Low latency creates natural conversation flow. Callers ask questions, and the response starts before the pause gets uncomfortable. Good prosody (the rhythm and intonation of speech) means the AI sounds like it understands what it is saying, not just reading words aloud. Voice cloning means a business can have its AI assistant match the warm, professional tone the brand has built over years.

Products like Safina use TTS as the final stage in a pipeline that includes speech recognition, language model processing, and audio generation. Each stage adds latency. When the TTS model can do its part in under 100 milliseconds, the total response time stays within the range that feels conversational.

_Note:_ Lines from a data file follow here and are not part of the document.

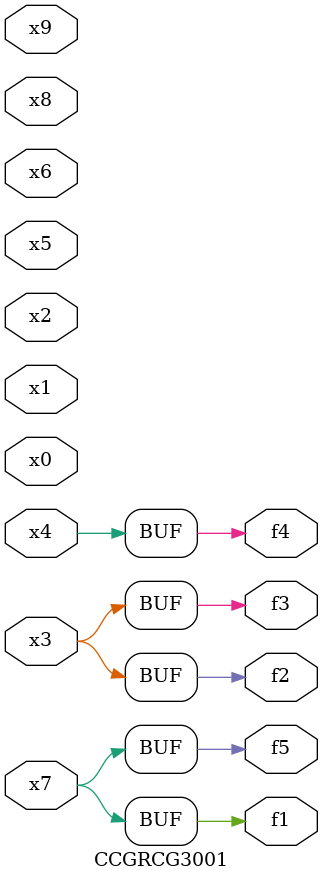
<source format=v>
module CCGRCG3001(
	input x0, x1, x2, x3, x4, x5, x6, x7, x8, x9,
	output f1, f2, f3, f4, f5
);
	assign f1 = x7;
	assign f2 = x3;
	assign f3 = x3;
	assign f4 = x4;
	assign f5 = x7;
endmodule

</source>
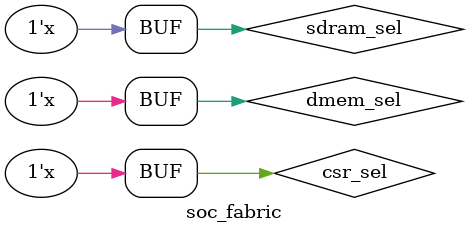
<source format=sv>

module soc_fabric (
// From Master(s):
   soc_if.SLV  cpu,  // interface for the controlling CPU. This SOC has only one CPU

// To Peripheral(s):                   
   soc_if.MST  dmem,  // interface to Data Memory of the CPU
   soc_if.MST  csr,   // interface to CSR register block (aka GPIO)
   soc_if.MST  sdram  // interface to SDRAM block
);

//-----------------------------------------------------------
// propagate/replicate common controls from Master to all Peripherals
//-----------------------------------------------------------
   assign dmem.addr  = cpu.addr;
   assign dmem.we    = cpu.we;
   assign dmem.wdat  = cpu.wdat;
                      
   assign csr.addr   = cpu.addr;
   assign csr.we     = cpu.we;
   assign csr.wdat   = cpu.wdat;

   assign sdram.addr = cpu.addr;
   assign sdram.we   = cpu.we;
   assign sdram.wdat = cpu.wdat;

//-----------------------------------------------------------
// assign peripheral Point-to-Point controls per Memory Map
//-----------------------------------------------------------
   // peripheral selects
   logic dmem_sel, csr_sel, sdram_sel;
    
   always_comb begin: _slv_p2p
   // address decode: All selects must be mutually exclusive!
      dmem_sel  = (cpu.addr[31:29] == 3'd0);
      csr_sel   = (cpu.addr[31:29] == 3'd1);
      sdram_sel = (cpu.addr[31:30] != 2'd0);
      
   // peripheral access is when it's SELected and CPU VLD
      dmem.vld  = dmem_sel  & cpu.vld;
      csr.vld   = csr_sel   & cpu.vld;
      sdram.vld = sdram_sel & cpu.vld;

   // return to CPU data from the selected peripheral
      unique case (1'b1) 
         dmem_sel: begin
            cpu.rdy  = dmem.rdy;
            cpu.rdat = dmem.rdat;
         end     

         csr_sel: begin
            cpu.rdy  = csr.rdy;
            cpu.rdat = csr.rdat;
         end     

         default: begin // sdram_sel
            cpu.rdy  = sdram.rdy;
            cpu.rdat = sdram.rdat;
         end     
       endcase
   end // block: _slv_p2p
   
endmodule: soc_fabric

/*
-----------------------------------------------------------------------------
Version History:
-----------------------------------------------------------------------------
 2024/01/15 AZ: initial creation    

*/

</source>
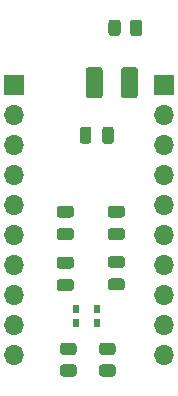
<source format=gbr>
%TF.GenerationSoftware,KiCad,Pcbnew,5.1.9-73d0e3b20d~88~ubuntu20.04.1*%
%TF.CreationDate,2021-07-12T22:59:01-04:00*%
%TF.ProjectId,stm32_breakout,73746d33-325f-4627-9265-616b6f75742e,rev?*%
%TF.SameCoordinates,Original*%
%TF.FileFunction,Soldermask,Bot*%
%TF.FilePolarity,Negative*%
%FSLAX46Y46*%
G04 Gerber Fmt 4.6, Leading zero omitted, Abs format (unit mm)*
G04 Created by KiCad (PCBNEW 5.1.9-73d0e3b20d~88~ubuntu20.04.1) date 2021-07-12 22:59:01*
%MOMM*%
%LPD*%
G01*
G04 APERTURE LIST*
%ADD10R,1.700000X1.700000*%
%ADD11O,1.700000X1.700000*%
%ADD12R,0.600000X0.800000*%
G04 APERTURE END LIST*
%TO.C,L1*%
G36*
G01*
X137020000Y-68590000D02*
X137020000Y-70740000D01*
G75*
G02*
X136770000Y-70990000I-250000J0D01*
G01*
X135845000Y-70990000D01*
G75*
G02*
X135595000Y-70740000I0J250000D01*
G01*
X135595000Y-68590000D01*
G75*
G02*
X135845000Y-68340000I250000J0D01*
G01*
X136770000Y-68340000D01*
G75*
G02*
X137020000Y-68590000I0J-250000D01*
G01*
G37*
G36*
G01*
X139995000Y-68590000D02*
X139995000Y-70740000D01*
G75*
G02*
X139745000Y-70990000I-250000J0D01*
G01*
X138820000Y-70990000D01*
G75*
G02*
X138570000Y-70740000I0J250000D01*
G01*
X138570000Y-68590000D01*
G75*
G02*
X138820000Y-68340000I250000J0D01*
G01*
X139745000Y-68340000D01*
G75*
G02*
X139995000Y-68590000I0J-250000D01*
G01*
G37*
%TD*%
D10*
%TO.C,J3*%
X129540000Y-69850000D03*
D11*
X129540000Y-72390000D03*
X129540000Y-74930000D03*
X129540000Y-77470000D03*
X129540000Y-80010000D03*
X129540000Y-82550000D03*
X129540000Y-85090000D03*
X129540000Y-87630000D03*
X129540000Y-90170000D03*
X129540000Y-92710000D03*
%TD*%
%TO.C,C2*%
G36*
G01*
X136075000Y-73635000D02*
X136075000Y-74585000D01*
G75*
G02*
X135825000Y-74835000I-250000J0D01*
G01*
X135325000Y-74835000D01*
G75*
G02*
X135075000Y-74585000I0J250000D01*
G01*
X135075000Y-73635000D01*
G75*
G02*
X135325000Y-73385000I250000J0D01*
G01*
X135825000Y-73385000D01*
G75*
G02*
X136075000Y-73635000I0J-250000D01*
G01*
G37*
G36*
G01*
X137975000Y-73635000D02*
X137975000Y-74585000D01*
G75*
G02*
X137725000Y-74835000I-250000J0D01*
G01*
X137225000Y-74835000D01*
G75*
G02*
X136975000Y-74585000I0J250000D01*
G01*
X136975000Y-73635000D01*
G75*
G02*
X137225000Y-73385000I250000J0D01*
G01*
X137725000Y-73385000D01*
G75*
G02*
X137975000Y-73635000I0J-250000D01*
G01*
G37*
%TD*%
D12*
%TO.C,U3*%
X136536000Y-90008000D03*
X136536000Y-88808000D03*
X134736000Y-88808000D03*
X134736000Y-90008000D03*
%TD*%
%TO.C,C3*%
G36*
G01*
X133383000Y-81984000D02*
X134333000Y-81984000D01*
G75*
G02*
X134583000Y-82234000I0J-250000D01*
G01*
X134583000Y-82734000D01*
G75*
G02*
X134333000Y-82984000I-250000J0D01*
G01*
X133383000Y-82984000D01*
G75*
G02*
X133133000Y-82734000I0J250000D01*
G01*
X133133000Y-82234000D01*
G75*
G02*
X133383000Y-81984000I250000J0D01*
G01*
G37*
G36*
G01*
X133383000Y-80084000D02*
X134333000Y-80084000D01*
G75*
G02*
X134583000Y-80334000I0J-250000D01*
G01*
X134583000Y-80834000D01*
G75*
G02*
X134333000Y-81084000I-250000J0D01*
G01*
X133383000Y-81084000D01*
G75*
G02*
X133133000Y-80834000I0J250000D01*
G01*
X133133000Y-80334000D01*
G75*
G02*
X133383000Y-80084000I250000J0D01*
G01*
G37*
%TD*%
%TO.C,C4*%
G36*
G01*
X137701000Y-81984000D02*
X138651000Y-81984000D01*
G75*
G02*
X138901000Y-82234000I0J-250000D01*
G01*
X138901000Y-82734000D01*
G75*
G02*
X138651000Y-82984000I-250000J0D01*
G01*
X137701000Y-82984000D01*
G75*
G02*
X137451000Y-82734000I0J250000D01*
G01*
X137451000Y-82234000D01*
G75*
G02*
X137701000Y-81984000I250000J0D01*
G01*
G37*
G36*
G01*
X137701000Y-80084000D02*
X138651000Y-80084000D01*
G75*
G02*
X138901000Y-80334000I0J-250000D01*
G01*
X138901000Y-80834000D01*
G75*
G02*
X138651000Y-81084000I-250000J0D01*
G01*
X137701000Y-81084000D01*
G75*
G02*
X137451000Y-80834000I0J250000D01*
G01*
X137451000Y-80334000D01*
G75*
G02*
X137701000Y-80084000I250000J0D01*
G01*
G37*
%TD*%
%TO.C,C5*%
G36*
G01*
X134333000Y-85402000D02*
X133383000Y-85402000D01*
G75*
G02*
X133133000Y-85152000I0J250000D01*
G01*
X133133000Y-84652000D01*
G75*
G02*
X133383000Y-84402000I250000J0D01*
G01*
X134333000Y-84402000D01*
G75*
G02*
X134583000Y-84652000I0J-250000D01*
G01*
X134583000Y-85152000D01*
G75*
G02*
X134333000Y-85402000I-250000J0D01*
G01*
G37*
G36*
G01*
X134333000Y-87302000D02*
X133383000Y-87302000D01*
G75*
G02*
X133133000Y-87052000I0J250000D01*
G01*
X133133000Y-86552000D01*
G75*
G02*
X133383000Y-86302000I250000J0D01*
G01*
X134333000Y-86302000D01*
G75*
G02*
X134583000Y-86552000I0J-250000D01*
G01*
X134583000Y-87052000D01*
G75*
G02*
X134333000Y-87302000I-250000J0D01*
G01*
G37*
%TD*%
%TO.C,C6*%
G36*
G01*
X138651000Y-87236000D02*
X137701000Y-87236000D01*
G75*
G02*
X137451000Y-86986000I0J250000D01*
G01*
X137451000Y-86486000D01*
G75*
G02*
X137701000Y-86236000I250000J0D01*
G01*
X138651000Y-86236000D01*
G75*
G02*
X138901000Y-86486000I0J-250000D01*
G01*
X138901000Y-86986000D01*
G75*
G02*
X138651000Y-87236000I-250000J0D01*
G01*
G37*
G36*
G01*
X138651000Y-85336000D02*
X137701000Y-85336000D01*
G75*
G02*
X137451000Y-85086000I0J250000D01*
G01*
X137451000Y-84586000D01*
G75*
G02*
X137701000Y-84336000I250000J0D01*
G01*
X138651000Y-84336000D01*
G75*
G02*
X138901000Y-84586000I0J-250000D01*
G01*
X138901000Y-85086000D01*
G75*
G02*
X138651000Y-85336000I-250000J0D01*
G01*
G37*
%TD*%
D11*
%TO.C,J2*%
X142240000Y-92710000D03*
X142240000Y-90170000D03*
X142240000Y-87630000D03*
X142240000Y-85090000D03*
X142240000Y-82550000D03*
X142240000Y-80010000D03*
X142240000Y-77470000D03*
X142240000Y-74930000D03*
X142240000Y-72390000D03*
D10*
X142240000Y-69850000D03*
%TD*%
%TO.C,R1*%
G36*
G01*
X140363000Y-64573999D02*
X140363000Y-65474001D01*
G75*
G02*
X140113001Y-65724000I-249999J0D01*
G01*
X139587999Y-65724000D01*
G75*
G02*
X139338000Y-65474001I0J249999D01*
G01*
X139338000Y-64573999D01*
G75*
G02*
X139587999Y-64324000I249999J0D01*
G01*
X140113001Y-64324000D01*
G75*
G02*
X140363000Y-64573999I0J-249999D01*
G01*
G37*
G36*
G01*
X138538000Y-64573999D02*
X138538000Y-65474001D01*
G75*
G02*
X138288001Y-65724000I-249999J0D01*
G01*
X137762999Y-65724000D01*
G75*
G02*
X137513000Y-65474001I0J249999D01*
G01*
X137513000Y-64573999D01*
G75*
G02*
X137762999Y-64324000I249999J0D01*
G01*
X138288001Y-64324000D01*
G75*
G02*
X138538000Y-64573999I0J-249999D01*
G01*
G37*
%TD*%
%TO.C,R2*%
G36*
G01*
X137864001Y-94539500D02*
X136963999Y-94539500D01*
G75*
G02*
X136714000Y-94289501I0J249999D01*
G01*
X136714000Y-93764499D01*
G75*
G02*
X136963999Y-93514500I249999J0D01*
G01*
X137864001Y-93514500D01*
G75*
G02*
X138114000Y-93764499I0J-249999D01*
G01*
X138114000Y-94289501D01*
G75*
G02*
X137864001Y-94539500I-249999J0D01*
G01*
G37*
G36*
G01*
X137864001Y-92714500D02*
X136963999Y-92714500D01*
G75*
G02*
X136714000Y-92464501I0J249999D01*
G01*
X136714000Y-91939499D01*
G75*
G02*
X136963999Y-91689500I249999J0D01*
G01*
X137864001Y-91689500D01*
G75*
G02*
X138114000Y-91939499I0J-249999D01*
G01*
X138114000Y-92464501D01*
G75*
G02*
X137864001Y-92714500I-249999J0D01*
G01*
G37*
%TD*%
%TO.C,R3*%
G36*
G01*
X133661999Y-93514500D02*
X134562001Y-93514500D01*
G75*
G02*
X134812000Y-93764499I0J-249999D01*
G01*
X134812000Y-94289501D01*
G75*
G02*
X134562001Y-94539500I-249999J0D01*
G01*
X133661999Y-94539500D01*
G75*
G02*
X133412000Y-94289501I0J249999D01*
G01*
X133412000Y-93764499D01*
G75*
G02*
X133661999Y-93514500I249999J0D01*
G01*
G37*
G36*
G01*
X133661999Y-91689500D02*
X134562001Y-91689500D01*
G75*
G02*
X134812000Y-91939499I0J-249999D01*
G01*
X134812000Y-92464501D01*
G75*
G02*
X134562001Y-92714500I-249999J0D01*
G01*
X133661999Y-92714500D01*
G75*
G02*
X133412000Y-92464501I0J249999D01*
G01*
X133412000Y-91939499D01*
G75*
G02*
X133661999Y-91689500I249999J0D01*
G01*
G37*
%TD*%
M02*

</source>
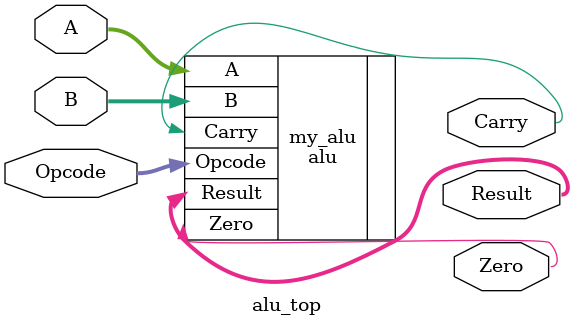
<source format=v>
`timescale 1ns / 1ps


module alu_top (
    input  wire [7:0] A, B,      
    input  wire [2:0] Opcode,    
    output wire [7:0] Result,   
    output wire Zero,           
    output wire Carry            
);

    // Instantiate ALU module
    alu my_alu (
        .A(A),
        .B(B),
        .Opcode(Opcode),
        .Result(Result),
        .Zero(Zero),
        .Carry(Carry)
    );

endmodule


   

</source>
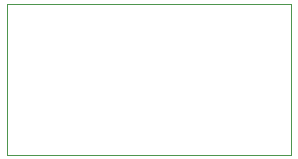
<source format=gbr>
%TF.GenerationSoftware,KiCad,Pcbnew,8.0.3-8.0.3-0~ubuntu22.04.1*%
%TF.CreationDate,2024-06-15T19:30:21-04:00*%
%TF.ProjectId,head_board,68656164-5f62-46f6-9172-642e6b696361,rev?*%
%TF.SameCoordinates,Original*%
%TF.FileFunction,Profile,NP*%
%FSLAX46Y46*%
G04 Gerber Fmt 4.6, Leading zero omitted, Abs format (unit mm)*
G04 Created by KiCad (PCBNEW 8.0.3-8.0.3-0~ubuntu22.04.1) date 2024-06-15 19:30:21*
%MOMM*%
%LPD*%
G01*
G04 APERTURE LIST*
%TA.AperFunction,Profile*%
%ADD10C,0.050000*%
%TD*%
G04 APERTURE END LIST*
D10*
X70000000Y-82750000D02*
X70000000Y-70000000D01*
X94000000Y-70000000D02*
X94000000Y-82750000D01*
X94000000Y-82750000D02*
X70000000Y-82750000D01*
X70000000Y-70000000D02*
X94000000Y-70000000D01*
M02*

</source>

The psychology behind AI voice quality shows that callers make trust judgments within the first few seconds. A voice that sounds human keeps people engaged. A voice that sounds like a machine gives them a reason to hang up.

Cartesia Sonic 2 did not invent good TTS. But it raised the bar for what “good enough for phone calls” means. 90ms latency, strong multilingual support, and voice cloning from a 3-second sample: that combination, at $46.70 per million characters, changed the economics and quality threshold for anyone building voice AI products that talk to real people on real phone lines.